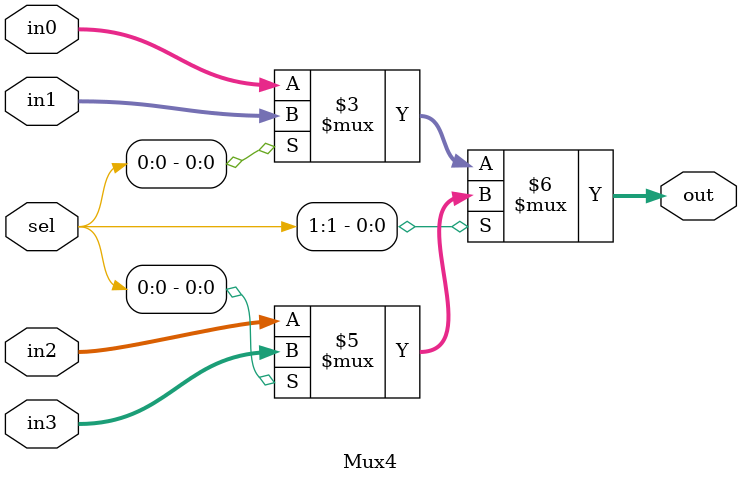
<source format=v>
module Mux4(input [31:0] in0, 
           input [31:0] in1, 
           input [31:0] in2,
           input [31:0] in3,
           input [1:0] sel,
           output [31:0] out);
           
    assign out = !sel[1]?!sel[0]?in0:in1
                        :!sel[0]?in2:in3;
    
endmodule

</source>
********
**Task requirements**
A verbatim copy of every record above is required, with all pictures omitted.

**Result for this task**
<source format=v>
module Mux4(input [31:0] in0, 
           input [31:0] in1, 
           input [31:0] in2,
           input [31:0] in3,
           input [1:0] sel,
           output [31:0] out);
           
    assign out = !sel[1]?!sel[0]?in0:in1
                        :!sel[0]?in2:in3;
    
endmodule

</source>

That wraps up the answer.